● **Extrait**
========================================================================

Cette asymétrie se vérifie jusque dans les propos du chef de l’Etat. Lorsque celui-ci déclare «n’accepter aucune forme de violence», dans sa Lettre aux Français du 13 janvier, il ne craint pas d’être mal compris par un public qui risquerait d’associer ce terme aux exactions des forces de l’ordre.

Pourtant, à l’ère des médias sociaux, une telle divergence avec le réel ne peut pas résister longtemps à la contre-information alimentée par la communication militante, par divers canaux alternatifs habituellement peu visibles (Brut, Le Média, RT France, Révolution permanente, etc.) et par la diffusion d’extraits vidéos via la conversation en ligne. Cette contre-information a nourri une vigoureuse critique des médias qui, loin de se borner à une «haine» circonscrite aux seuls Gilets jaunes, a concerné une part grandissante du public, qui s’est progressivement détaché d’un récit de moins en moins crédible, au profit d’une information alternative “bricolée” avec les moyens du bord, plus consommatrice de temps et d’efforts, mais plus satisfaisante dans sa restitution du réel.

D’abord invisible pour les grands médias, qui continuaient à opposer un journalisme présumé objectif à un système d’information autonome du mouvement via Facebook, ce déplacement a fini par alerter les acteurs de l’information eux-mêmes, comme le suggère une réunion du CSA du 10 janvier, qui a constitué un tournant dans le traitement des Gilets jaunes.

Selon le compte rendu du Monde, la journaliste Mémona Hintermann, chargée du dossier, a souligné une prise de conscience de la part des responsables des chaînes, préoccupés par la perte d’audience de groupes entiers, mécontents d’une représentation défavorable d’un mouvement pourtant approuvé par une majorité de Français. A partir de ce moment, on a pu observer la multiplication des signes d’un rééquilibrage du traitement médiatique, débordé par l’auto-production d’un récit alternatif de l’actualité via la conversation en ligne.

========================================================================

● **Consignes**
a. Dans l'extrait sur le traitement médiatique des Gilets jaunes, reprenez le passage allant de "Cette asymétrie se" jusqu'à "forces de l’ordre." en substituant "président de la République" à "chef de l’Etat".
b. D'après l'extrait sur le traitement médiatique des Gilets jaunes, à quelle date s'est tenue la réunion du CSA qui a marqué un tournant dans ce traitement ?
c. Rédigez la suite de l'extrait sur le traitement médiatique des Gilets jaunes à partir de sa dernière phrase.
Les lignes de données n'ont aucun lien avec l'extrait.

● **Lignes de données**

========================================================================

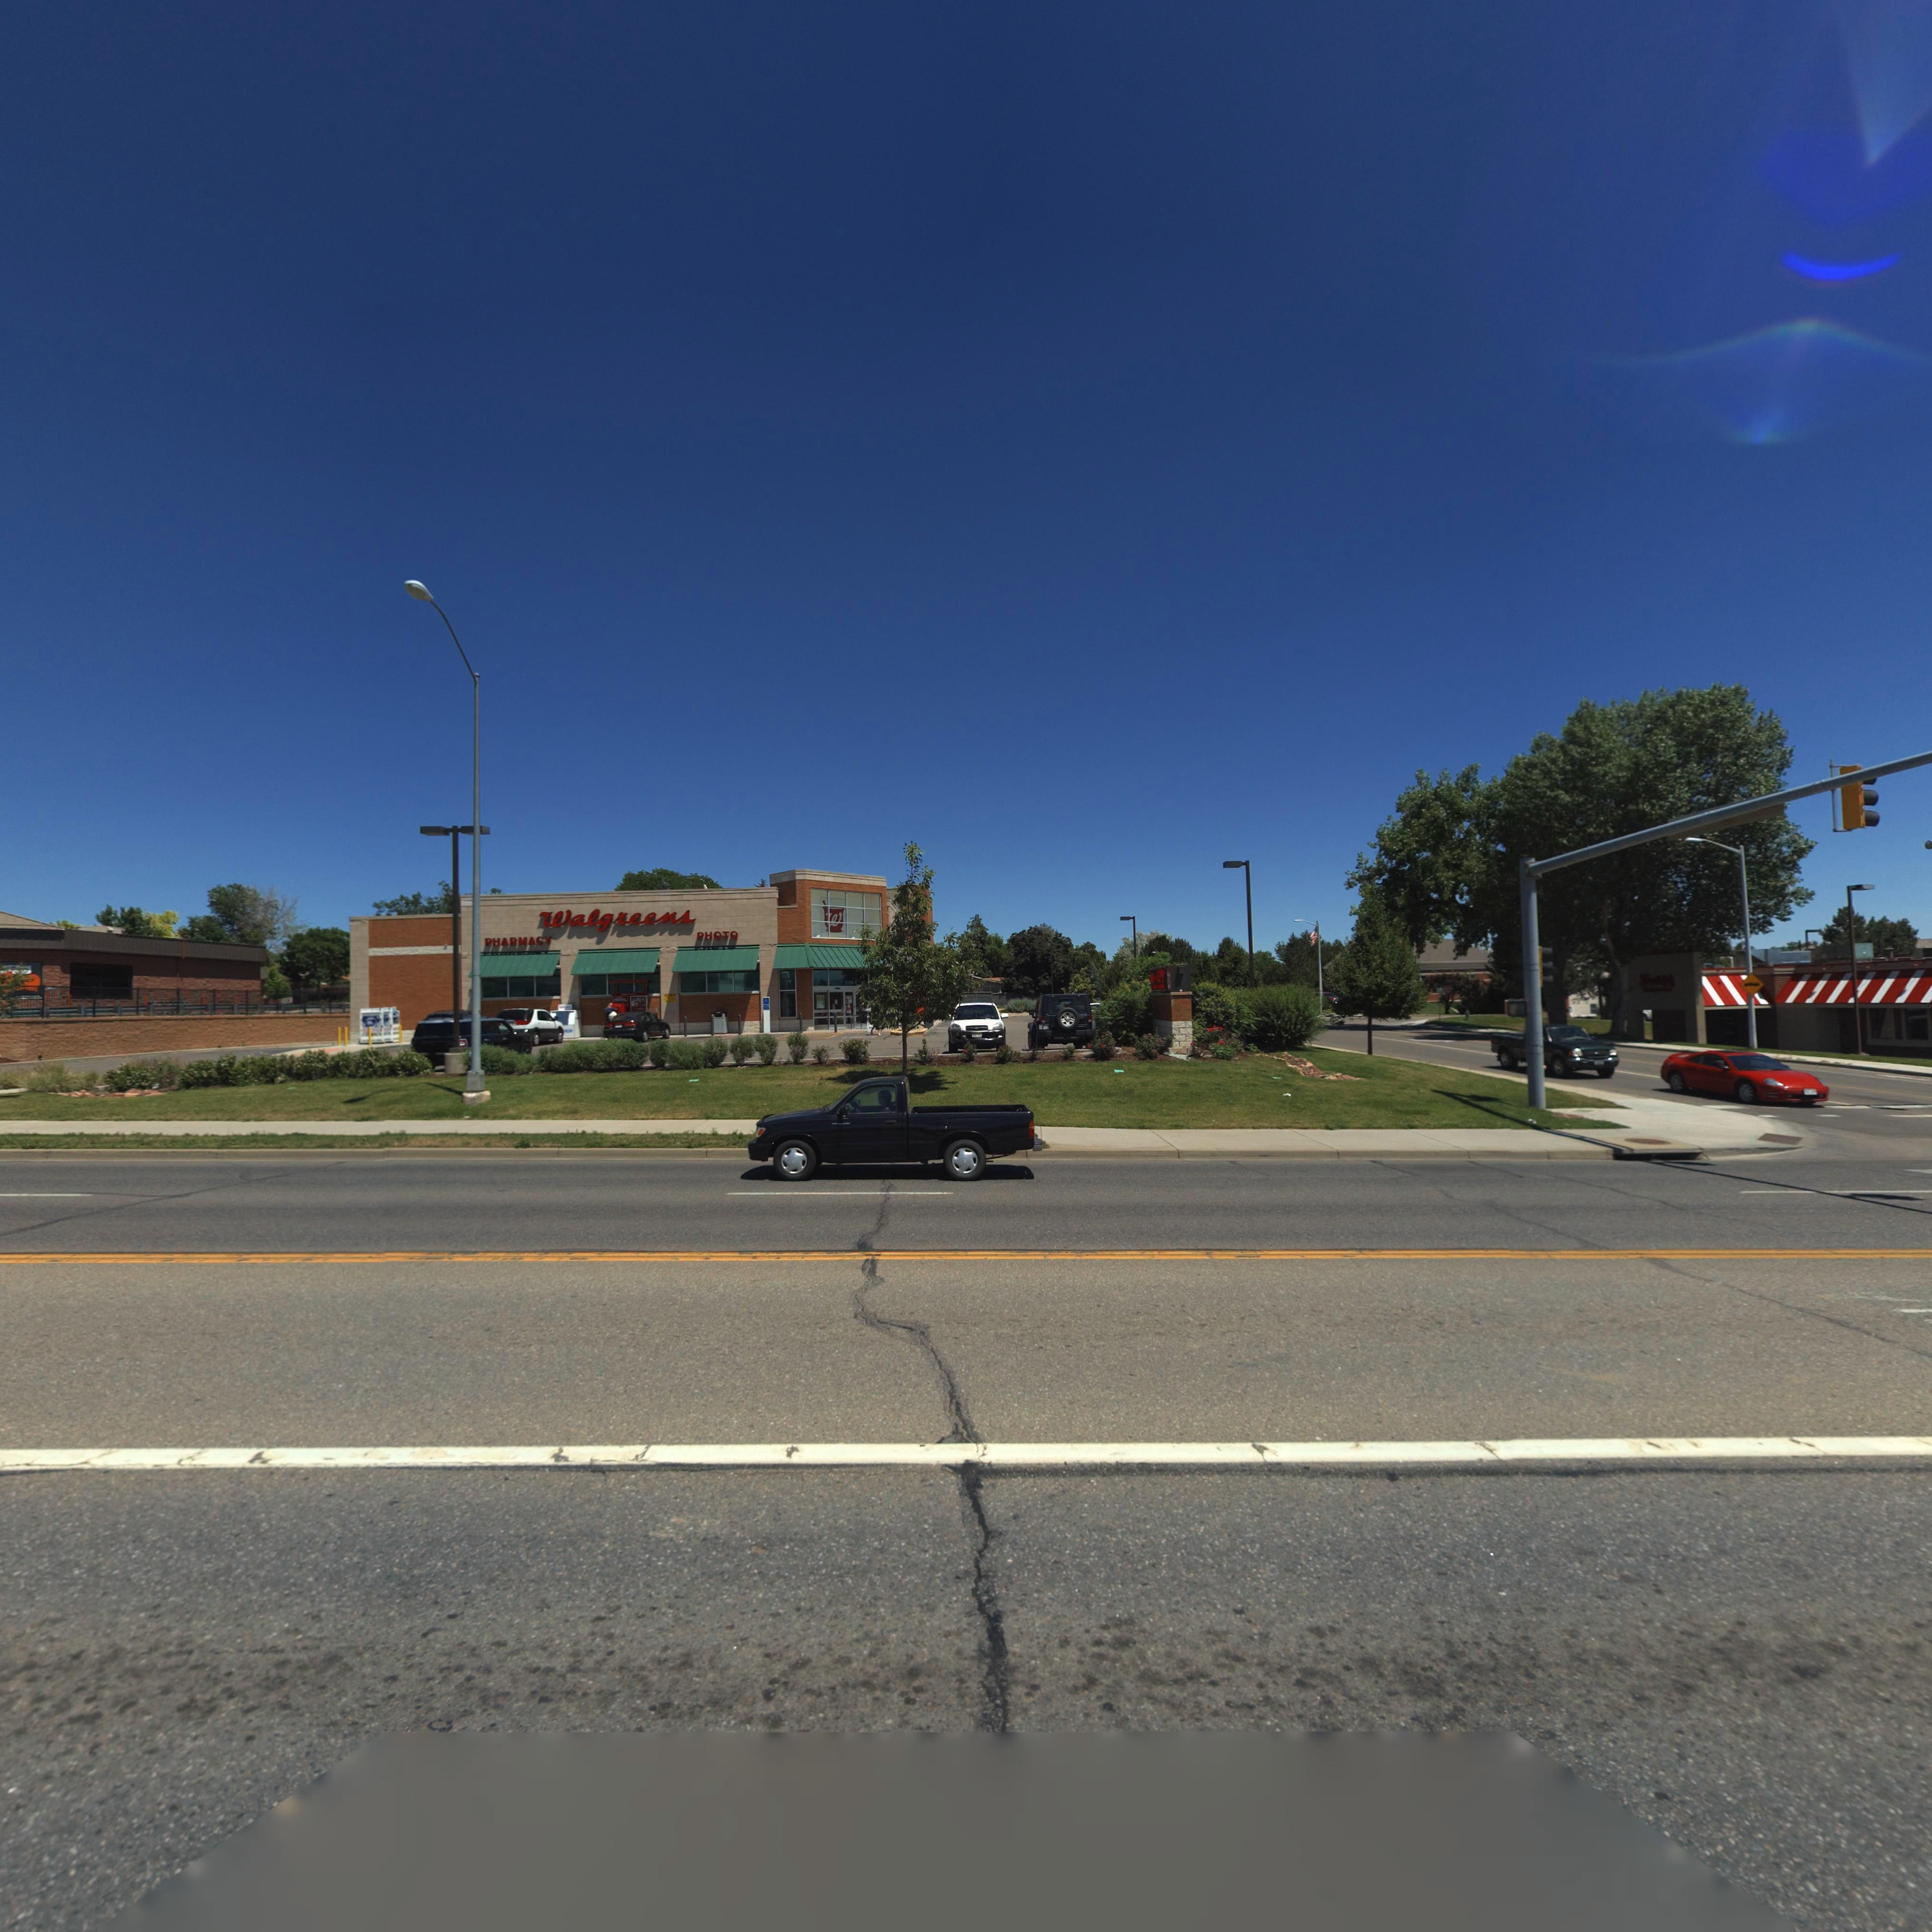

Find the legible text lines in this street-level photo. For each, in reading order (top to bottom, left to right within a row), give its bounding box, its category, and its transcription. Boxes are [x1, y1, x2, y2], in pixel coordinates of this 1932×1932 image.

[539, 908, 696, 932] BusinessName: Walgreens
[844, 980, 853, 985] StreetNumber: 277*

========================================================================

● **Corrigés**
a.
Cette asymétrie se vérifie jusque dans les propos du président de la République. Lorsque celui-ci déclare «n’accepter aucune forme de violence», dans sa Lettre aux Français du 13 janvier, il ne craint pas d’être mal compris par un public qui risquerait d’associer ce terme aux exactions des forces de l’ordre.

b. Le 10 janvier.

c.
Cette crise majeure de l’information n’aurait pas pu se jouer sans la circulation d’extraits vidéos, séquences autonomes produites par divers acteurs: militants, témoins occasionnels, mais aussi par de jeunes journalistes ou de nouvelles agences (Rémy Buisine, Clément Lanot, Brut, Line Press, etc), et diffusées rapidement en accès libre sur les réseaux sociaux.

Cette production au plus près de l’événement d’une information à la fois disponible, crédible et partageable s’inscrit dans le prolongement d’une évolution historique, encouragée par la communication numérique. Celle-ci privilégie l’accès direct à un document qui restitue les faits avec un minimum de médiation, donnant au spectateur l’illusion d’avoir assisté à la scène, et d’être capable de juger seul de l’événement. D’une durée qui n’excède pas quelques minutes, le document vidéo présente de préférence une action, un événement ou une performance qui a les apparences de la spontanéité, et comprend l’essentiel des informations nécessaires à sa compréhension.

A ces conditions, il réunit plusieurs propriétés précieuses: celle d’être perçu comme une convocation du réel, une présomption de témoignage, mais aussi une démonstration autosuffisante. Ce genre micro-documentaire a inspiré un nouveau format de news, dont le nom de l’agence «Brut» (2016) illustre bien ces principes.

Deux facteurs en accentuent encore l’efficacité. Dans le contexte de la crise des Gilets jaunes, c’est la défiance envers un récit médiatique ressenti comme orienté, partial et axé sur le commentaire, qui a constitué le principal levier du déplacement vers le document vidéo. L’intensification progressive de la conversation et de la recherche d’information, en proportion de l’amplification de la crise, a également créé une forme de critique et de commentaire participatif, permettant d’établir la validité et la signification des sources.

Plusieurs exemples ont en effet montré qu’un enregistrement vidéo, quelle que soit son authenticité, ne suffit pas à comprendre la réalité d’une situation complexe, ou que l’interprétation d’une image peut prêter à discussion. La première vidéo à faire l’objet d’un large débat participatif a été la séquence filmée par un policier à Mantes-La-Jolie le 6 décembre 2018, montrant l’humiliante interpellation collective d’une centaine de jeunes à genoux, les mains sur la tête.

Si la majorité des réactions s’offusque d’un traitement dégradant, on trouve également des commentateurs pour applaudir la fermeté des forces de l’ordre. L’interprétation des images dépend de la façon de voir les mineurs: comme des enfants d’âge scolaire, que la société doit protéger, ou comme des délinquants justement punis.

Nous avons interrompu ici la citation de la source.